## AVAILABLE RECORDS
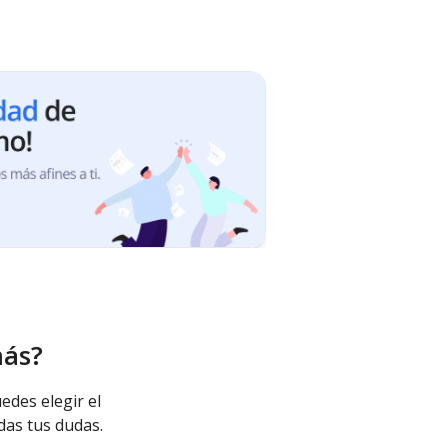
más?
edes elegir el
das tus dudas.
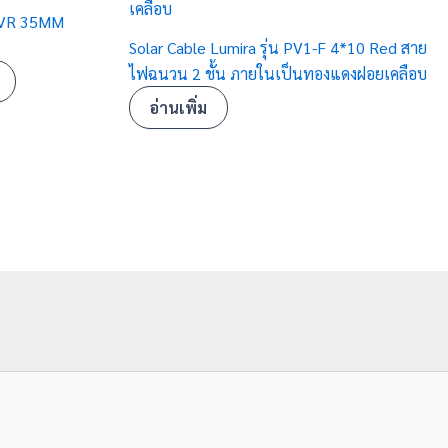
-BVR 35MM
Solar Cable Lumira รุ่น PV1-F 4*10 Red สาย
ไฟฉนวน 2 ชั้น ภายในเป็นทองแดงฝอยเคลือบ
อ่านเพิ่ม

==

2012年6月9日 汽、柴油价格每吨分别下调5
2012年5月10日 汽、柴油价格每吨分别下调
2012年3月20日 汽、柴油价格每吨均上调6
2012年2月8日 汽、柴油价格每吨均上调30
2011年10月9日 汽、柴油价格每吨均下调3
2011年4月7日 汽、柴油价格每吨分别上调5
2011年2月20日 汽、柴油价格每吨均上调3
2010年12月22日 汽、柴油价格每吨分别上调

## TASK REQUIREMENTS
Please copy out the items from the line with "2012年6月9日 汽、柴油价格每吨分别下调5" to the line with "2010年12月22日 汽、柴油价格每吨分别上调", keeping each line the same as on the page.

## ANSWER BOX
2012年6月9日 汽、柴油价格每吨分别下调5
2012年5月10日 汽、柴油价格每吨分别下调
2012年3月20日 汽、柴油价格每吨均上调6
2012年2月8日 汽、柴油价格每吨均上调30
2011年10月9日 汽、柴油价格每吨均下调3
2011年4月7日 汽、柴油价格每吨分别上调5
2011年2月20日 汽、柴油价格每吨均上调3
2010年12月22日 汽、柴油价格每吨分别上调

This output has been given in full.